The Japanese Yen (JPY) ticks higher against its American counterpart during the Asian session on Tuesday, albeit it lacked bullish conviction in the wake of the uncertainty over the timing of another interest rate hike by the Bank of Japan (BoJ). Apart from this, the risk-on mood – as depicted by a generally positive tone around the equity markets – might contribute to capping the safe-haven JPY.
That said, geopolitical risks and softening US Treasury bond yields could prevent a significant downside for the lower-yielding JPY. Furthermore, speculations that Japanese authorities could intervene to prop up the domestic currency might hold back the JPY bears from placing aggressive bets. The focus now shifts to the consumer inflation data from Japan and the global PMI prints, due later this week.
From a technical perspective, the USD/JPY pair's failure to find acceptance above the 155.00 psychological mark on Monday and the subsequent pullback warrants caution for bullish traders. Spot prices, however, might continue to find support near the 153.85 region on the back of positive oscillators on the daily chart. Some follow-through selling should pave the way for additional losses towards the 153.25 region en route to the 153.00 mark and the next relevant support near the 152.70-152.65 area. A convincing break below the latter might expose the very important 200-day Simple Moving Average (SMA) resistance breakpoint, now turned support, currently pegged near the 151.90-151.85 region.

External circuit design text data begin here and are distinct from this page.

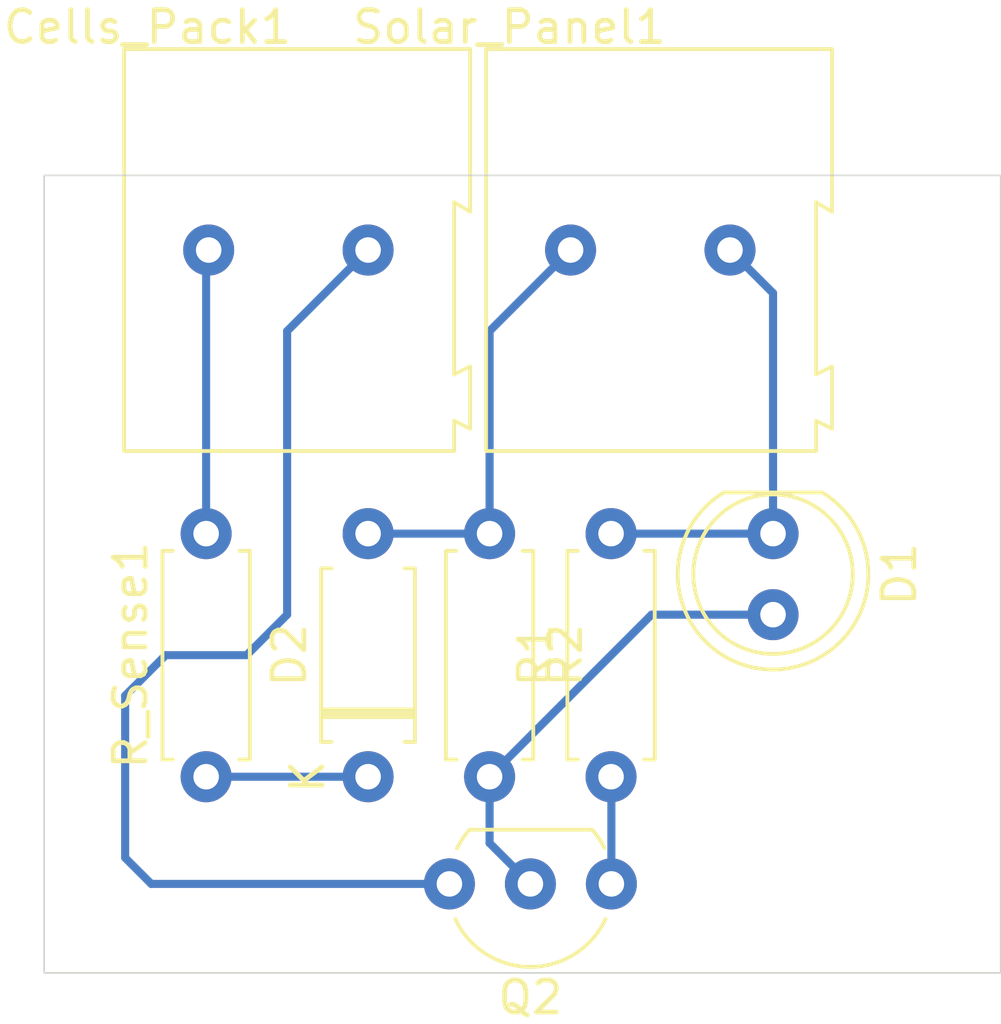
<source format=kicad_pcb>
(kicad_pcb
	(version 20240108)
	(generator "pcbnew")
	(generator_version "8.0")
	(general
		(thickness 1.6)
		(legacy_teardrops no)
	)
	(paper "A4")
	(layers
		(0 "F.Cu" signal)
		(31 "B.Cu" signal)
		(32 "B.Adhes" user "B.Adhesive")
		(33 "F.Adhes" user "F.Adhesive")
		(34 "B.Paste" user)
		(35 "F.Paste" user)
		(36 "B.SilkS" user "B.Silkscreen")
		(37 "F.SilkS" user "F.Silkscreen")
		(38 "B.Mask" user)
		(39 "F.Mask" user)
		(40 "Dwgs.User" user "User.Drawings")
		(41 "Cmts.User" user "User.Comments")
		(42 "Eco1.User" user "User.Eco1")
		(43 "Eco2.User" user "User.Eco2")
		(44 "Edge.Cuts" user)
		(45 "Margin" user)
		(46 "B.CrtYd" user "B.Courtyard")
		(47 "F.CrtYd" user "F.Courtyard")
		(48 "B.Fab" user)
		(49 "F.Fab" user)
		(50 "User.1" user)
		(51 "User.2" user)
		(52 "User.3" user)
		(53 "User.4" user)
		(54 "User.5" user)
		(55 "User.6" user)
		(56 "User.7" user)
		(57 "User.8" user)
		(58 "User.9" user)
	)
	(setup
		(pad_to_mask_clearance 0)
		(allow_soldermask_bridges_in_footprints no)
		(pcbplotparams
			(layerselection 0x0000000_fffffffe)
			(plot_on_all_layers_selection 0x0000000_00000000)
			(disableapertmacros no)
			(usegerberextensions no)
			(usegerberattributes yes)
			(usegerberadvancedattributes yes)
			(creategerberjobfile yes)
			(dashed_line_dash_ratio 12.000000)
			(dashed_line_gap_ratio 3.000000)
			(svgprecision 4)
			(plotframeref no)
			(viasonmask no)
			(mode 1)
			(useauxorigin no)
			(hpglpennumber 1)
			(hpglpenspeed 20)
			(hpglpendiameter 15.000000)
			(pdf_front_fp_property_popups yes)
			(pdf_back_fp_property_popups yes)
			(dxfpolygonmode yes)
			(dxfimperialunits yes)
			(dxfusepcbnewfont yes)
			(psnegative no)
			(psa4output no)
			(plotreference yes)
			(plotvalue yes)
			(plotfptext yes)
			(plotinvisibletext no)
			(sketchpadsonfab no)
			(subtractmaskfromsilk no)
			(outputformat 1)
			(mirror no)
			(drillshape 0)
			(scaleselection 1)
			(outputdirectory "./")
		)
	)
	(net 0 "")
	(net 1 "Net-(Cells_Pack1-Pin_1)")
	(net 2 "Net-(Cells_Pack1-Pin_2)")
	(net 3 "GND")
	(net 4 "Net-(D1-A)")
	(net 5 "Net-(D2-K)")
	(net 6 "VCC")
	(net 7 "Net-(Q2-E)")
	(footprint "Resistor_THT:R_Axial_DIN0207_L6.3mm_D2.5mm_P7.62mm_Horizontal" (layer "F.Cu") (at 119.38 69.85 90))
	(footprint "Diode_THT:D_A-405_P7.62mm_Horizontal" (layer "F.Cu") (at 111.76 69.85 90))
	(footprint "LED_THT:LED_D5.0mm" (layer "F.Cu") (at 124.46 62.23 -90))
	(footprint "Package_TO_SOT_THT:TO-92L_Inline_Wide" (layer "F.Cu") (at 119.39 73.21 180))
	(footprint "TerminalBlock:TerminalBlock_Altech_AK300-2_P5.00mm" (layer "F.Cu") (at 106.76 53.34))
	(footprint "Resistor_THT:R_Axial_DIN0207_L6.3mm_D2.5mm_P7.62mm_Horizontal" (layer "F.Cu") (at 115.57 62.23 -90))
	(footprint "Resistor_THT:R_Axial_DIN0207_L6.3mm_D2.5mm_P7.62mm_Horizontal" (layer "F.Cu") (at 106.68 69.85 90))
	(footprint "TerminalBlock:TerminalBlock_Altech_AK300-2_P5.00mm" (layer "F.Cu") (at 118.11 53.34))
	(gr_rect
		(start 101.6 51)
		(end 131.6 76)
		(stroke
			(width 0.05)
			(type default)
		)
		(fill none)
		(layer "Edge.Cuts")
		(uuid "18f1ae0e-9c89-4f98-9910-483760951163")
	)
	(segment
		(start 106.68 53.42)
		(end 106.76 53.34)
		(width 0.254)
		(layer "B.Cu")
		(net 1)
		(uuid "7954a65a-db4d-420c-a382-5e7b62f042e9")
	)
	(segment
		(start 106.68 62.23)
		(end 106.68 53.42)
		(width 0.254)
		(layer "B.Cu")
		(net 1)
		(uuid "86d32f7e-6b86-4129-8558-475980e46512")
	)
	(segment
		(start 104.96 73.21)
		(end 114.31 73.21)
		(width 0.254)
		(layer "B.Cu")
		(net 2)
		(uuid "01a1c454-1dd0-4cd3-b854-6739db03d46f")
	)
	(segment
		(start 105.41 66.04)
		(end 104.14 67.31)
		(width 0.254)
		(layer "B.Cu")
		(net 2)
		(uuid "21cb2377-e261-44b8-9eb4-3a45fda7ddaa")
	)
	(segment
		(start 109.22 55.88)
		(end 109.22 64.77)
		(width 0.254)
		(layer "B.Cu")
		(net 2)
		(uuid "304a6b89-6bd8-4c9f-93c4-a7aa8539be9b")
	)
	(segment
		(start 111.76 53.34)
		(end 109.22 55.88)
		(width 0.254)
		(layer "B.Cu")
		(net 2)
		(uuid "533d095d-06b4-4806-95b8-1e732594a0dc")
	)
	(segment
		(start 107.95 66.04)
		(end 105.41 66.04)
		(width 0.254)
		(layer "B.Cu")
		(net 2)
		(uuid "5e54bf4a-aebc-47c4-aaf7-24fd87aa209e")
	)
	(segment
		(start 104.14 72.39)
		(end 104.96 73.21)
		(width 0.254)
		(layer "B.Cu")
		(net 2)
		(uuid "87fbfbf4-5e93-42d7-92ea-63e59b219908")
	)
	(segment
		(start 104.14 67.31)
		(end 104.14 72.39)
		(width 0.254)
		(layer "B.Cu")
		(net 2)
		(uuid "e7f39cea-edbe-4116-867e-ce1772812af9")
	)
	(segment
		(start 109.22 64.77)
		(end 107.95 66.04)
		(width 0.254)
		(layer "B.Cu")
		(net 2)
		(uuid "fa44cc80-09be-4a16-b5e4-7e9d741484de")
	)
	(segment
		(start 124.46 62.23)
		(end 124.46 54.69)
		(width 0.254)
		(layer "B.Cu")
		(net 3)
		(uuid "1fdaaeb2-770b-4034-a247-b237907d6213")
	)
	(segment
		(start 124.46 54.69)
		(end 123.11 53.34)
		(width 0.254)
		(layer "B.Cu")
		(net 3)
		(uuid "2bde471b-42db-4bca-9f5b-138f1f86a1c2")
	)
	(segment
		(start 124.46 62.23)
		(end 119.38 62.23)
		(width 0.254)
		(layer "B.Cu")
		(net 3)
		(uuid "c1cb1436-80ae-41f5-bd47-b0cd35f2c938")
	)
	(segment
		(start 123.11 53.34)
		(end 123.19 53.34)
		(width 0.254)
		(layer "B.Cu")
		(net 3)
		(uuid "c2dc87c2-472f-44b9-8583-2a2c8fdcdace")
	)
	(segment
		(start 115.57 71.93)
		(end 116.85 73.21)
		(width 0.254)
		(layer "B.Cu")
		(net 4)
		(uuid "1b1d674b-b185-4918-8f53-bab0324ed021")
	)
	(segment
		(start 124.46 64.77)
		(end 120.65 64.77)
		(width 0.254)
		(layer "B.Cu")
		(net 4)
		(uuid "6fd75cec-ff4a-45b9-b491-6b492075dffe")
	)
	(segment
		(start 115.57 69.85)
		(end 115.57 71.93)
		(width 0.254)
		(layer "B.Cu")
		(net 4)
		(uuid "b8ca3111-ec8f-4993-9d24-08bb684ed35c")
	)
	(segment
		(start 120.65 64.77)
		(end 115.57 69.85)
		(width 0.254)
		(layer "B.Cu")
		(net 4)
		(uuid "fc834710-ac89-49b1-a505-7621eb138233")
	)
	(segment
		(start 106.68 69.85)
		(end 111.76 69.85)
		(width 0.254)
		(layer "B.Cu")
		(net 5)
		(uuid "c84c6074-0824-4ebc-9cc4-80e4792e15e4")
	)
	(segment
		(start 115.57 62.23)
		(end 115.57 55.88)
		(width 0.254)
		(layer "B.Cu")
		(net 6)
		(uuid "0e895355-b7e3-4795-bc3d-7db2ff8b635a")
	)
	(segment
		(start 111.76 62.23)
		(end 115.57 62.23)
		(width 0.254)
		(layer "B.Cu")
		(net 6)
		(uuid "5d414a44-2457-4bbd-a7bc-2a576e6c5e61")
	)
	(segment
		(start 115.57 55.88)
		(end 118.11 53.34)
		(width 0.254)
		(layer "B.Cu")
		(net 6)
		(uuid "7b3f21d5-9ad8-42f2-a17e-868b87807d57")
	)
	(segment
		(start 119.39 73.21)
		(end 119.39 69.86)
		(width 0.254)
		(layer "B.Cu")
		(net 7)
		(uuid "711f7274-51a1-444f-b889-43f385afd396")
	)
	(segment
		(start 119.39 69.86)
		(end 119.38 69.85)
		(width 0.254)
		(layer "B.Cu")
		(net 7)
		(uuid "c569a627-ebcb-4aba-9f37-7f2a2612d708")
	)
)
</source>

On the flip side, the 155.00 mark, followed by the overnight swing high, around the 155.35 region. A sustained strength beyond the latter will reaffirm the near-term positive outlook, which should allow the USD/JPY pair to surpass the 155.70 intermediate hurdle and aim towards reclaiming the 156.00 round figure. The momentum could extend further towards retesting the multi-month top, around the 156.75 region touched last Friday.
The Japanese Yen (JPY) is one of the world’s most traded currencies. Its value is broadly determined by the performance of the Japanese economy, but more specifically by the Bank of Japan’s policy, the differential between Japanese and US bond yields, or risk sentiment among traders, among other factors.
One of the Bank of Japan’s mandates is currency control, so its moves are key for the Yen. The BoJ has directly intervened in currency markets sometimes, generally to lower the value of the Yen, although it refrains from doing it often due to political concerns of its main trading partners. The BoJ ultra-loose monetary policy between 2013 and 2024 caused the Yen to depreciate against its main currency peers due to an increasing policy divergence between the Bank of Japan and other main central banks. More recently, the gradually unwinding of this ultra-loose policy has given some support to the Yen.
Over the last decade, the BoJ’s stance of sticking to ultra-loose monetary policy has led to a widening policy divergence with other central banks, particularly with the US Federal Reserve. This supported a widening of the differential between the 10-year US and Japanese bonds, which favored the US Dollar against the Japanese Yen. The BoJ decision in 2024 to gradually abandon the ultra-loose policy, coupled with interest-rate cuts in other major central banks, is narrowing this differential.
The Japanese Yen is often seen as a safe-haven investment. This means that in times of market stress, investors are more likely to put their money in the Japanese currency due to its supposed reliability and stability. Turbulent times are likely to strengthen the Yen’s value against other currencies seen as more risky to invest in.